It's only when you get older that you realize that you have so much to do but have run out of time to do it.
For example, I want to write and draw and plant and learn and visit but alas, there is no time to do it all. Sometimes I think that if my interests were just a bit narrower and if I'd stuck to one thing I would have been good at something by now. But my interests are broad. I simply enjoying trying too many new things to stick with one long enough to get good at it.
I remember dad used to say to me when I was a kid: "I'm the same person I was when I was your age. Same wants and desires, just older."
To a certain extent that is true. I'm still just as curious about the things I was curious about when younger. I still like sketching, reading, and visiting new places. I can't resist entering a stationary store even if I know they all carry the same stuff. Visiting a stationary store reminds me of the times grandma would take me to the one on Castro Valley boulevard. She'd buy me one or two items and we'd take them back to her apartment, break out the art supplies and draw the rest of the day.

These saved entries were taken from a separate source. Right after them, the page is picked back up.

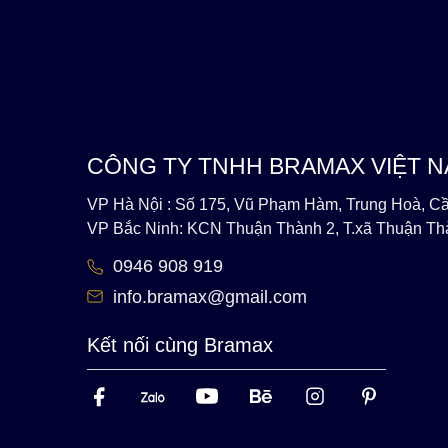
CÔNG TY TNHH BRAMAX VIỆT 
VP Hà Nội : Số 175, Vũ Phạm Hàm, Trung Hoà, Cầ
VP Bắc Ninh: KCN Thuận Thành 2, T.xã Thuận Th
0946 908 919
info.bramax@gmail.com
Kết nối cùng Bramax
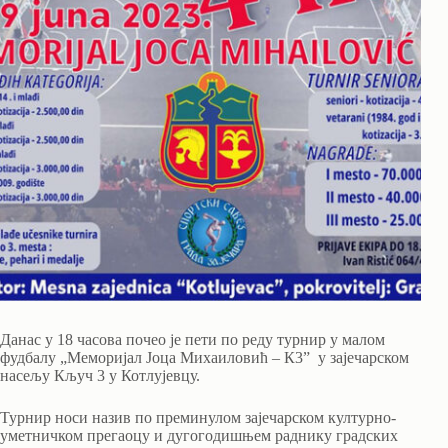
Данас у 18 часова почео је пети по реду турнир у малом
фудбалу „Меморијал Јоца Михаиловић – К3” у зајечарском
насељу Кључ 3 у Котлујевцу.
Турнир носи назив по преминулом зајечарском културно-
уметничком прегаоцу и дугогодишњем раднику градских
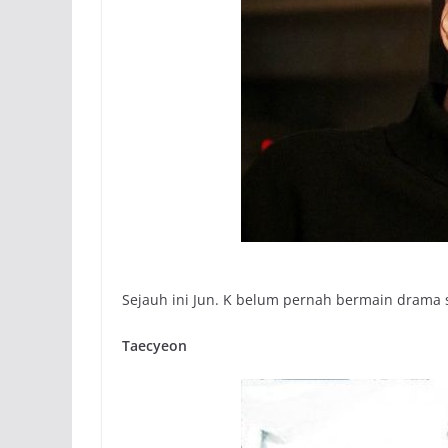
Sejauh ini Jun. K belum pernah bermain drama 
Taecyeon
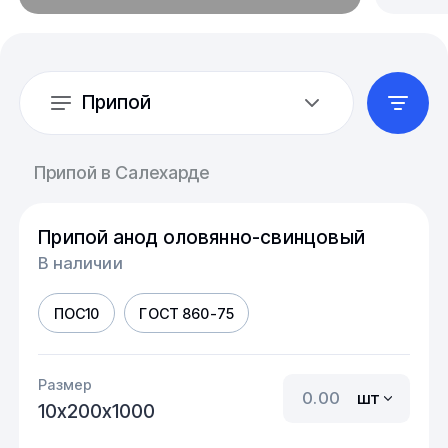
Припой
Припой в Салехарде
Припой анод оловянно-свинцовый
В наличии
ПОС10
ГОСТ 860-75
Размер
шт
10х200х1000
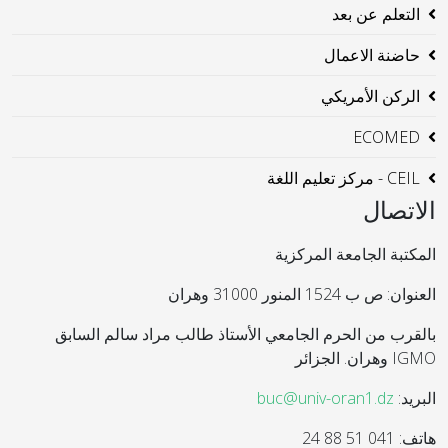
التعلم عن بعد
حاضنة الاعمال
الركن الأمريكي
ECOMED
CEIL - مركز تعليم اللغة
الاتصال
المكتبة الجامعة المركزية
العنوان: ص ب 1524 المنور 31000 وهران
بالقرب من الحرم الجامعي الأستاذ طالب مراد سالم السابق
IGMO وهران. الجزائر
البريد:
buc@univ-oran1.dz
هاتف: 041 51 88 24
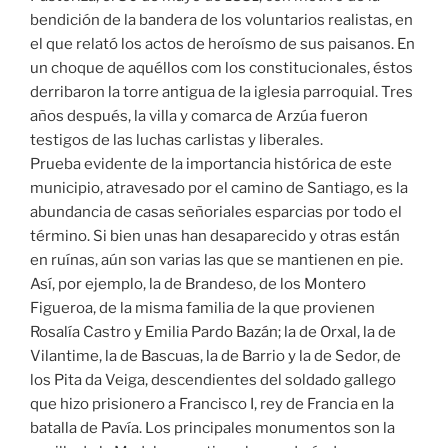
bendición de la bandera de los voluntarios realistas, en
el que relató los actos de heroísmo de sus paisanos. En
un choque de aquéllos com los constitucionales, éstos
derribaron la torre antigua de la iglesia parroquial. Tres
años después, la villa y comarca de Arzúa fueron
testigos de las luchas carlistas y liberales.
Prueba evidente de la importancia histórica de este
municipio, atravesado por el camino de Santiago, es la
abundancia de casas señoriales esparcias por todo el
término. Si bien unas han desaparecido y otras están
en ruínas, aún son varias las que se mantienen en pie.
Así, por ejemplo, la de Brandeso, de los Montero
Figueroa, de la misma familia de la que provienen
Rosalía Castro y Emilia Pardo Bazán; la de Orxal, la de
Vilantime, la de Bascuas, la de Barrio y la de Sedor, de
los Pita da Veiga, descendientes del soldado gallego
que hizo prisionero a Francisco I, rey de Francia en la
batalla de Pavía. Los principales monumentos son la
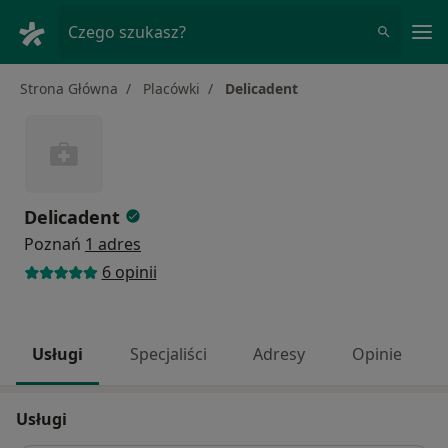
Me
Czego szukasz?
Strona Główna
Placówki
Delicadent
Delicadent
Poznań
1 adres
6 opinii
Usługi
Specjaliści
Adresy
Opinie
Usługi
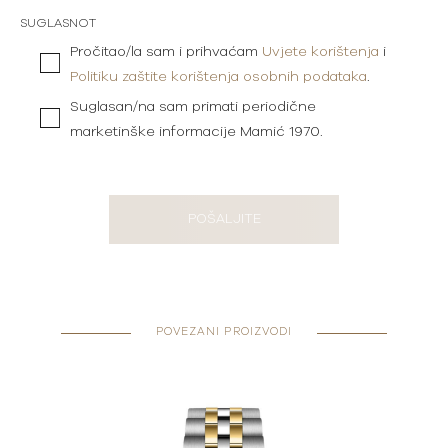
SUGLASNOT
Pročitao/la sam i prihvaćam
Uvjete korištenja
i
Politiku zaštite korištenja osobnih podataka
.
Suglasan/na sam primati periodične
marketinške informacije Mamić 1970.
POŠALJITE
POVEZANI PROIZVODI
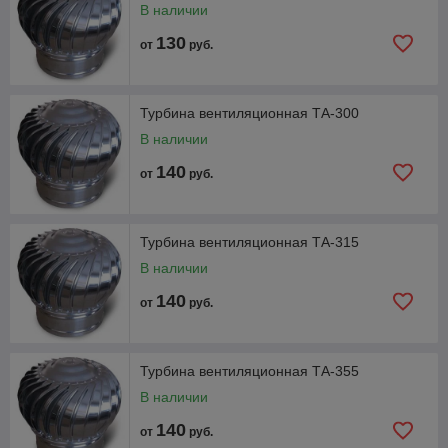
В наличии
130
от
руб.
Турбина вентиляционная ТА-300
В наличии
140
от
руб.
Турбина вентиляционная ТА-315
В наличии
140
от
руб.
Турбина вентиляционная ТА-355
В наличии
140
от
руб.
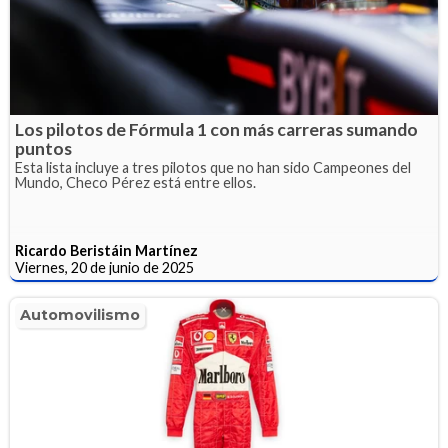
Los pilotos de Fórmula 1 con más carreras sumando
puntos
Esta lista incluye a tres pilotos que no han sido Campeones del
Mundo, Checo Pérez está entre ellos.
Ricardo Beristáin Martínez
Viernes, 20 de junio de 2025
Automovilismo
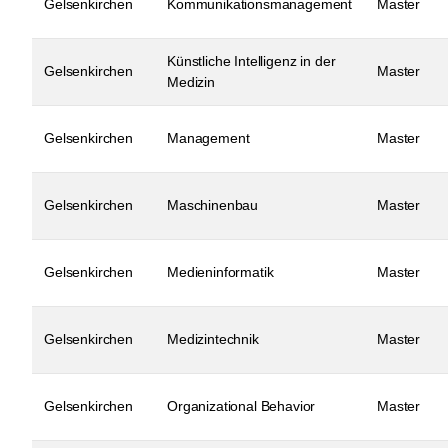
Gelsenkirchen
Kommunikationsmanagement
Master
Künstliche Intelligenz in der
Gelsenkirchen
Master
Medizin
Gelsenkirchen
Management
Master
Gelsenkirchen
Maschinenbau
Master
Gelsenkirchen
Medieninformatik
Master
Gelsenkirchen
Medizintechnik
Master
Gelsenkirchen
Organizational Behavior
Master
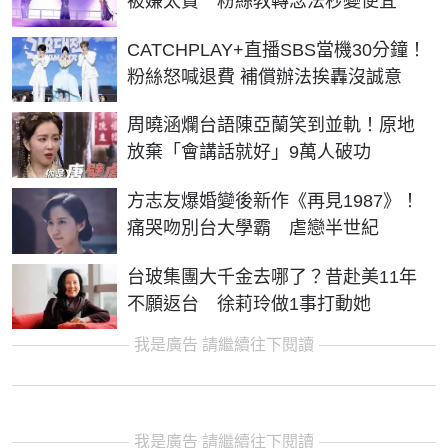
被嫌太貴 粉絲教轉念法秒變便宜
CATCHPLAY+直播SBS當機30分鐘！
粉絲怒喊退費 補償辦法挨轟沒誠意
周曉涵爛台語陳亞蘭笑到並軌！原地
放棄「會講話就好」9萬人破功
方志友爆婚變後新作《再見1987》！
痛哭吻別台大學霸 虐戀半世紀
台玻集團大千金去哪了？昔赴美11年
不願返台 徐莉玲做1事打動她
我是廣告 請繼續往下閱讀
我是廣告 請繼續往下閱讀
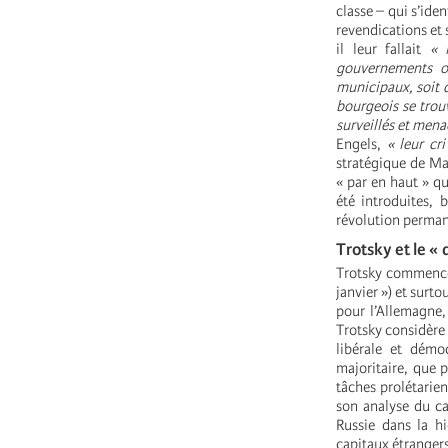
classe – qui s’ide
revendications et 
il leur fallait
« 
gouvernements ou
municipaux, soit 
bourgeois se trouv
surveillés et menac
Engels,
« leur cri
stratégique de Mar
« par en haut » qu
été introduites,
révolution perman
Trotsky et le «
Trotsky commence 
janvier ») et surt
pour l’Allemagne, 
Trotsky considère 
libérale et démo
majoritaire, que 
tâches prolétarien
son analyse du ca
Russie dans la hi
capitaux étrangers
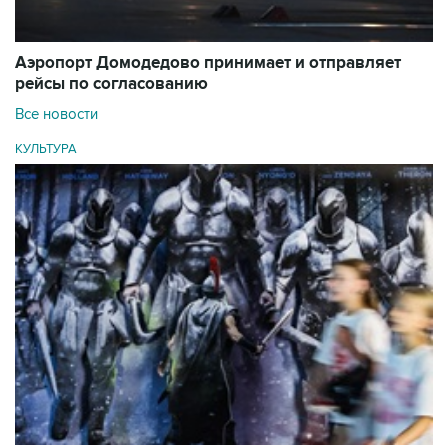
Аэропорт Домодедово принимает и отправляет
рейсы по согласованию
Все новости
КУЛЬТУРА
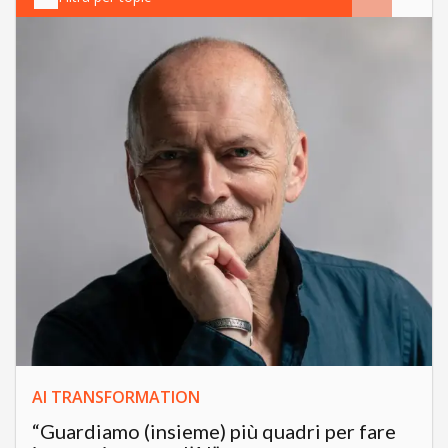
AI TRANSFORMATION
“Guardiamo (insieme) più quadri per fare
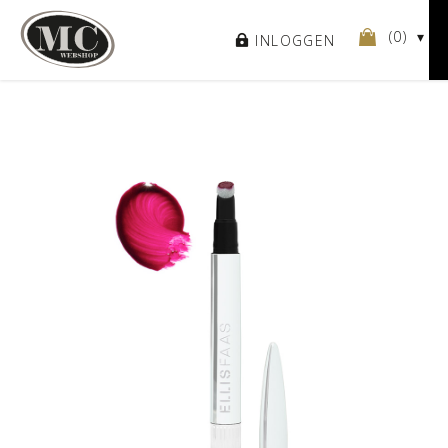
(
0
)
INLOGGEN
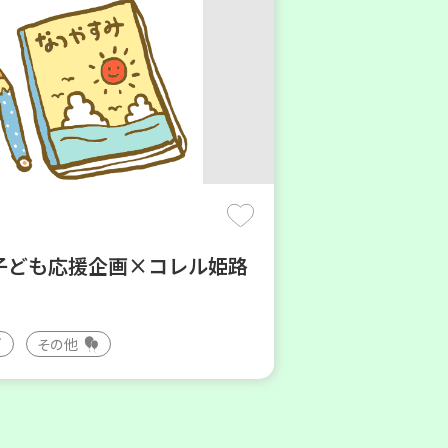
子ども応援企画×コレル姫路
その他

I HAVE given up my Matchbox cars though. But again, if I had kept them in their pristine condition they'd be worth a fortune. Each week's allowance from my mom would result in a trip to the store on my bike. I'd search the Matchbox display case for any new additions. I usually found two or three. I could only afford one. For just 53 cents it was mine. Back then you couldn't buy them in bulk. And they didn't come in plastic. They came in small boxes (thus the name). There was no plastic on those cars. Even the undercarriage was metal. And the packaging was a box. It was a yellow cardboard box with a picture of the car. Of course, I'd never play with them in the dirt. They were kept in boxes and taken out to play with on the carpet. They were organized by type of car on my book shelf. I actually had a grey metal shelf for spools of thread. I'm not sure where I got it. It was slanted so that when I fetched the box at the bottom, the other car boxes would slide forward. Just like at the store. It was very cool.
I never liked the Hotwheels cars. They were not realistic as far as I was concerned. The Matchbox cars looked real. My pipe truck had gray plastic pipes I could actually connect together. The steel truck had plastic i-beams that clipped together to make building frames. Hotwheels never had anything like that.
I lost interest when Matchbox went the way of the Hotwheels. They started putting plastic on the car bodies. Then they put thin wire axles on the wheels to make them go faster. Hotwheels had designed plastic ribbon track you could hook up in the living rooms. They had loops and ramps and jumps. I think Matchbox was trying to compete with that and that's when they lost my loyalty. I felt betrayed.
It was time to move on to ventriloquism.